▸ **WHAT THIS TASK INVOLVES**:
From the data below, copy out every line in which the word "that" occurs.

╭──

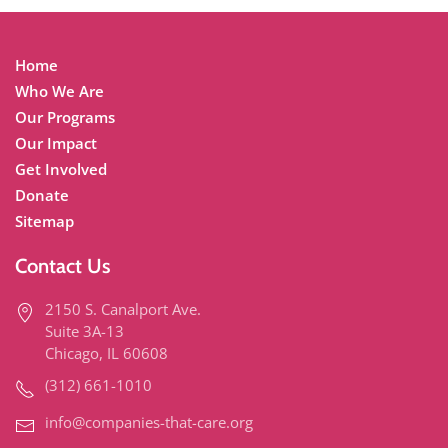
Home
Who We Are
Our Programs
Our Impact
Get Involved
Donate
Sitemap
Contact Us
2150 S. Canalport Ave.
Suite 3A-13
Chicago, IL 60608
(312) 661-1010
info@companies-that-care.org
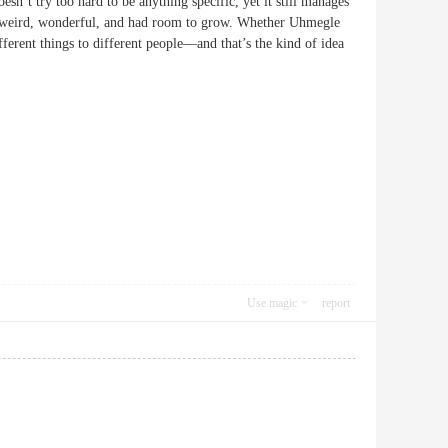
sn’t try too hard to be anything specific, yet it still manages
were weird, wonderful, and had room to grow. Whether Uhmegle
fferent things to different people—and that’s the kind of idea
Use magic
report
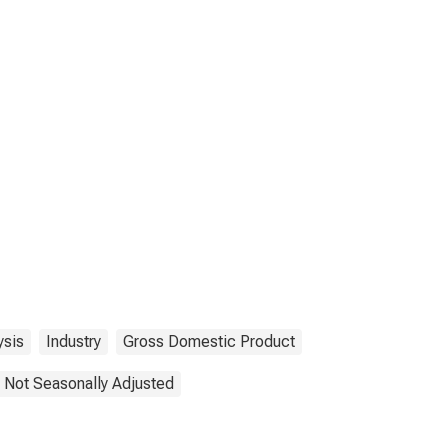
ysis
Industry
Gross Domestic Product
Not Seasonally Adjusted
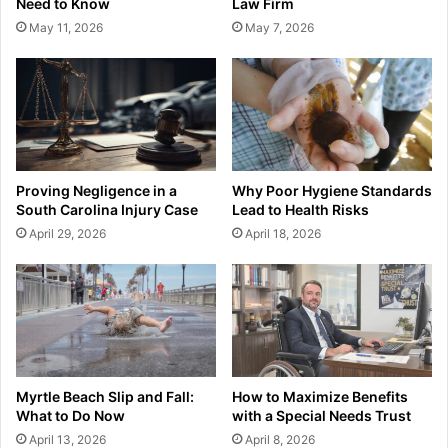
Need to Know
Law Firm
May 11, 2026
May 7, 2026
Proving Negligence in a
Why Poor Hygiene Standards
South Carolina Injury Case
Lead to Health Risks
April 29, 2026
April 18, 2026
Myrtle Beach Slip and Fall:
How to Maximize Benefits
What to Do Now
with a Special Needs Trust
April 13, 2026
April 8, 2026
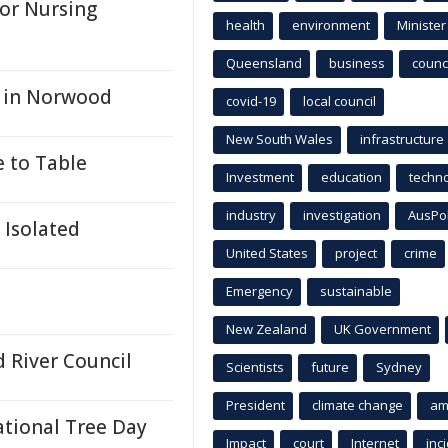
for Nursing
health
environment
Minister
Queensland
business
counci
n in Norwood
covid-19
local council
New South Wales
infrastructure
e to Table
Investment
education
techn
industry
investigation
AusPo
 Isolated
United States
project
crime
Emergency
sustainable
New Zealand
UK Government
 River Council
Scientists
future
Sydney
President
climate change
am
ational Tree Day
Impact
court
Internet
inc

╰──

▸ **TASK ANSWER**:
info@companies-that-care.org
fferent things to different people—and that’s the kind of idea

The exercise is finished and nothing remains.